Tout ça scrappe le discours de plusieurs racistes sur les «immigrants illégaux», mine de rien.
Ce n’est pas tant parce que vous êtes plus forts que les autres que vous vivez jusqu’à 86 ans, voire 100 ans, c’est parce que la société vous le permet. Ce n’est pas avec la compétition ou «la loi de la jungle» que nous avons doublé notre espérance de vie et diminué la mortalité infantile, c’est en s’organisant ensemble, en créant des accès à l’eau potable, en universalisant les soins de santé, en créant des infrastructures partagées, pas tout seul chacun dans notre coin.
Si on vit mieux et plus longtemps, c’est parce que des gens ont arrêté de jouer à qui pisse le plus loin.
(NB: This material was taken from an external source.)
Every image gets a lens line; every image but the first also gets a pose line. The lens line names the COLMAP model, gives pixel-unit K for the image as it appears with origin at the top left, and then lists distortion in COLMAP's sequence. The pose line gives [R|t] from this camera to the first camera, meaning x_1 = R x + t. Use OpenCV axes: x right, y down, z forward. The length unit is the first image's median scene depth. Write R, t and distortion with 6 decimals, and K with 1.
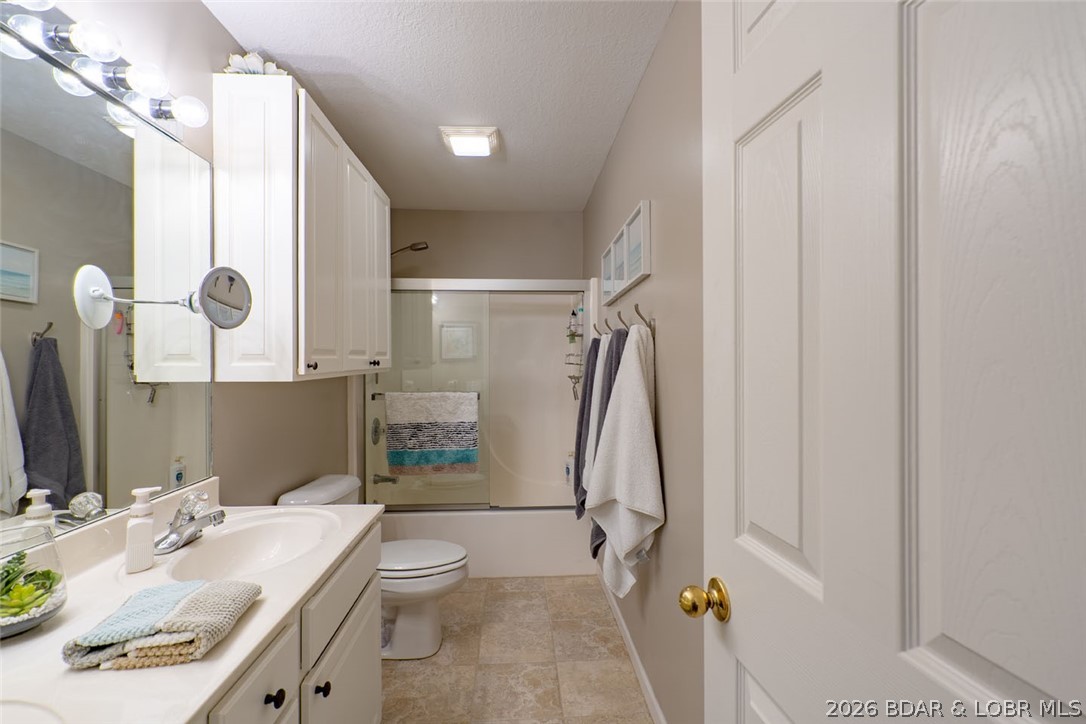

Même notre corps repose sur la collaboration. Notre santé repose sur une étroite synergie entre nous et un tas de bactéries, le microbiote.
La coopération est tellement présente dans notre génétique que nos réflexes sont l’entraide. On le voit dans les grandes catastrophes. La plupart des gens vont aider la personne qui est coincée sous un débris, vont tenter de soigner une personne blessée, même les dons sont une preuve de ce réflexe de l’entraide. En temps de crise, c’est une forme d’autogestion coopérative qui s’installe naturellement.
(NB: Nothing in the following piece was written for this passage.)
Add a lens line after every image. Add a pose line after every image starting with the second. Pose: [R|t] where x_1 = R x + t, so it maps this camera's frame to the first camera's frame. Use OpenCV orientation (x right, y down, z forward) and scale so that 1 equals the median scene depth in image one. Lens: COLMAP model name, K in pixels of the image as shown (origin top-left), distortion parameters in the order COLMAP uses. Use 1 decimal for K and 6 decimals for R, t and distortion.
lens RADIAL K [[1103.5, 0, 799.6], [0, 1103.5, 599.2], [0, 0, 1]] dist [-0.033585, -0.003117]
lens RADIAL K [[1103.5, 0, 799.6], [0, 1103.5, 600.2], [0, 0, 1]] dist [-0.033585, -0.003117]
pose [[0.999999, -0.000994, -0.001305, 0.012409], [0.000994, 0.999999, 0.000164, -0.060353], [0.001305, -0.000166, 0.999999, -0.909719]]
C’est tellement au cœur de notre vie que peut-être aucun animal n’est aussi vulnérable que nous le sommes à notre naissance. Ça nous prend des mois et des années pour devenir autonomes. Tout le contraire des poulains qui galopent deux minutes après leur naissance. Nous ne pourrions pas naître aussi vulnérables si nous n’étions pas des êtres sociaux et coopératifs, si ce n’était pas dans notre nature.
Personne n’aime les égoïstes.
Pourquoi, alors, continuons-nous de faire croire que c’est ça, la nature profonde de l’être humain?
Parce que l’égoïsme existe aussi dans la nature, même si c’est l’exception et non la règle. Si ce sont les groupes sociaux coopératifs qui s’en sortent le mieux et sont les plus fortes, à l’intérieur même des sociétés, ce sont les êtres individualistes qui s’en sortent le mieux, créant un étrange paradoxe.
Ironiquement, donc, parfois, ce sont les êtres les plus égoïstes qui gravissent nos échelons sociaux et prennent les différents postes de pouvoir. Ces personnes pensent sincèrement, et souvent d’une manière bien intentionnée, que leur recette individuelle peut marcher pour la société.
Plus encore, quand les choses vont bien, c’est facile d’oublier tout ce qui permet de bien aller et de penser que tout ça n’est que le fruit de notre talent, de nos efforts, de notre supériorité. La plus grosse pomme du pommier peut se penser la meilleure, mais elle est le fruit de tout un arbre et tout un écosystème qui lui ont permis d’être plus imposante que les autres.
Au-delà des questions plus philosophiques, je crois quand même que «la loi de la jungle» a été inventée par des salauds.